— Data —
*** Begin section ***
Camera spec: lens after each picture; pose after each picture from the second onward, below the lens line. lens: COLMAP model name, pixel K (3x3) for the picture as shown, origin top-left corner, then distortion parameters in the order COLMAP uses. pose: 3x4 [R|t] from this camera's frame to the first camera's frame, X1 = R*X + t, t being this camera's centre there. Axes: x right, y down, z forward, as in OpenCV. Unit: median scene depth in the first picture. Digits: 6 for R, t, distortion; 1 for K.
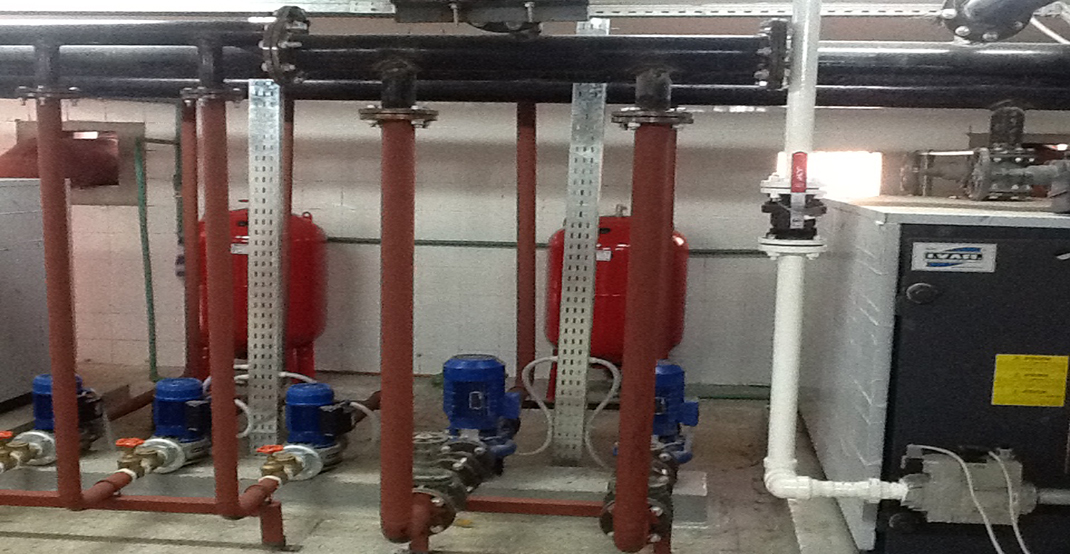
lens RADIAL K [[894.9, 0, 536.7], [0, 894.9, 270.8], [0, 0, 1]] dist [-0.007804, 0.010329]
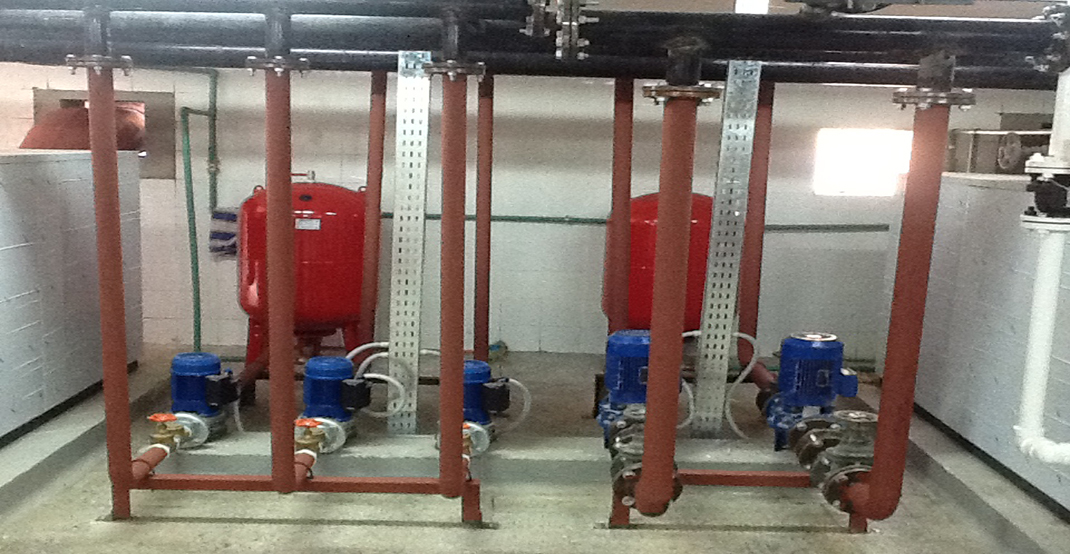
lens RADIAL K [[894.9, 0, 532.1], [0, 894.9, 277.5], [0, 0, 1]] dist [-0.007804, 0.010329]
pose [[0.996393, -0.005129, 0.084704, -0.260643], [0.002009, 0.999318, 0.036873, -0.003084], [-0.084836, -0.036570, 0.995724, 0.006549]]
*** End section ***
— Problem description —
Quote every one of the lines above word for word, leaving out the pictures.

— Solved problem —
Camera spec: lens after each picture; pose after each picture from the second onward, below the lens line. lens: COLMAP model name, pixel K (3x3) for the picture as shown, origin top-left corner, then distortion parameters in the order COLMAP uses. pose: 3x4 [R|t] from this camera's frame to the first camera's frame, X1 = R*X + t, t being this camera's centre there. Axes: x right, y down, z forward, as in OpenCV. Unit: median scene depth in the first picture. Digits: 6 for R, t, distortion; 1 for K.
lens RADIAL K [[894.9, 0, 536.7], [0, 894.9, 270.8], [0, 0, 1]] dist [-0.007804, 0.010329]
lens RADIAL K [[894.9, 0, 532.1], [0, 894.9, 277.5], [0, 0, 1]] dist [-0.007804, 0.010329]
pose [[0.996393, -0.005129, 0.084704, -0.260643], [0.002009, 0.999318, 0.036873, -0.003084], [-0.084836, -0.036570, 0.995724, 0.006549]]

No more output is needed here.